According to the Iranian regime’s rules, individuals aren’t allowed to withhold more than 10,000 dollars in cash, and any amount larger than that is considered illegal and can be investigated as smuggling.
According to Mohammad Javad Jamali, spokesperson for the council of parliament oversight, the amount that was stolen from Kabiri’s house is enough to “sell a 150-meter apartment” in one of the rich districts of Tehran.
Taghi Kabiri, MP from Khoy and member of the Majlis Economy Commission, has close ties to the faction of Iranian regime supreme leader Ali Khamenei. Before finding his way into the Majlis, Kabiri was the president of the Basij in Khoy Free University. He was actively engaged in propaganda and advertisement for the Basij and the terrorist-designated Revolutionary Guards (IRGC).
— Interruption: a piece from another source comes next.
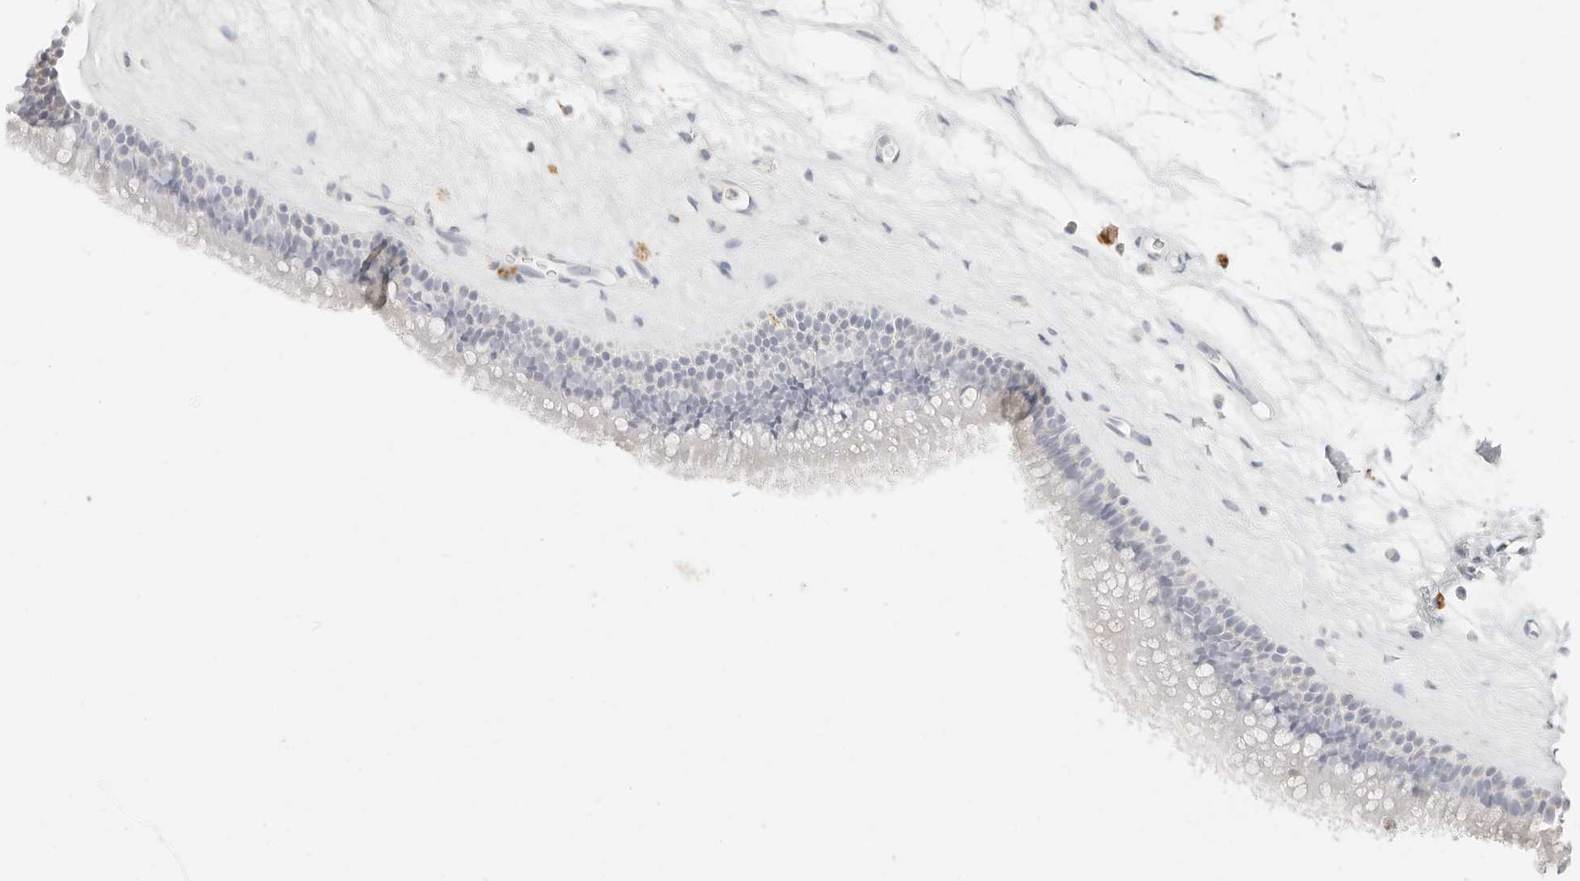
{"staining": {"intensity": "negative", "quantity": "none", "location": "none"}, "tissue": "nasopharynx", "cell_type": "Respiratory epithelial cells", "image_type": "normal", "snomed": [{"axis": "morphology", "description": "Normal tissue, NOS"}, {"axis": "topography", "description": "Nasopharynx"}], "caption": "Protein analysis of benign nasopharynx demonstrates no significant positivity in respiratory epithelial cells.", "gene": "RNASET2", "patient": {"sex": "male", "age": 64}}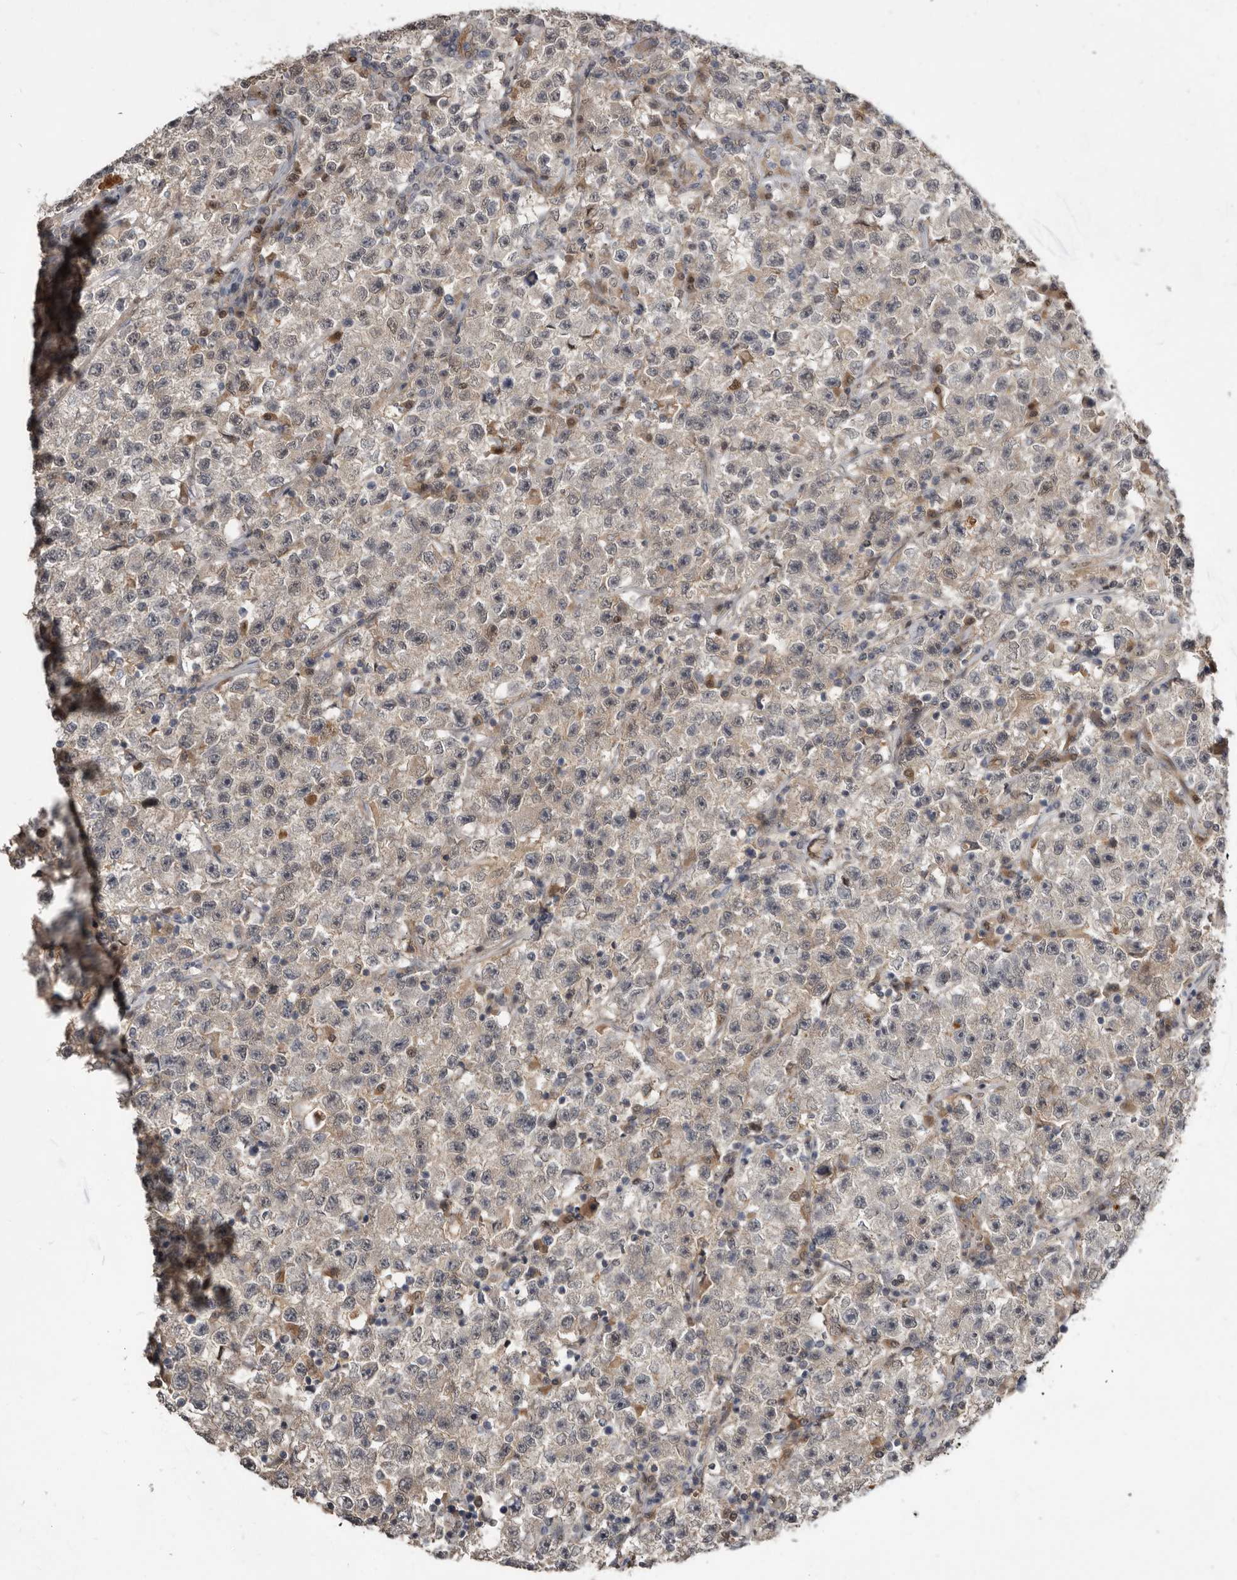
{"staining": {"intensity": "weak", "quantity": "25%-75%", "location": "cytoplasmic/membranous,nuclear"}, "tissue": "testis cancer", "cell_type": "Tumor cells", "image_type": "cancer", "snomed": [{"axis": "morphology", "description": "Seminoma, NOS"}, {"axis": "topography", "description": "Testis"}], "caption": "Seminoma (testis) was stained to show a protein in brown. There is low levels of weak cytoplasmic/membranous and nuclear positivity in about 25%-75% of tumor cells. Using DAB (3,3'-diaminobenzidine) (brown) and hematoxylin (blue) stains, captured at high magnification using brightfield microscopy.", "gene": "RBKS", "patient": {"sex": "male", "age": 22}}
Kabiri also has an allegedly close relationship Mohammad Seyyedi, a rich Iranian merchant with close ties with regime officials. The U.S. administration sanctioned Seyyedi in 2013 for his role in helping the Iranian regime circumvent sanctions.
Interestingly, Kabiri had recently called for an audit of the possessions of Iranian officials and the confiscation of any wealth that has been obtained through illegitimate means.
Kabiri is just one of several MPs who have been involved in questionable economic practices and financial corruption. Earlier this year, it became disclosed that MPs Fereydoun Ahmadi and Mohammad Azizi had misused their political power to make profits by causing disruption in the vehicle and jewelry market.
While Iranian officials are filling their homes and bank accounts with the country’s wealth, the lives of ordinary Iranians continue to spiral into poverty and misery. Ironically, on Sunday, as Iranian MPs were arguing over each other’s ill-gotten wealth in the Majlis, an Iranian man set himself on fire in front of a police station in Tehran’s Vali Asr street out of desperation and economic pressure. According to an acquaintance, the bank had auctioned his house because he had defaulted on a loan.
In the past months, workers, teachers and retired government employees have been constantly protesting over unpaid wages and rising prices. Millions of Iranian children are forced into child labor instead of going to school because their families can’t pay for school fees.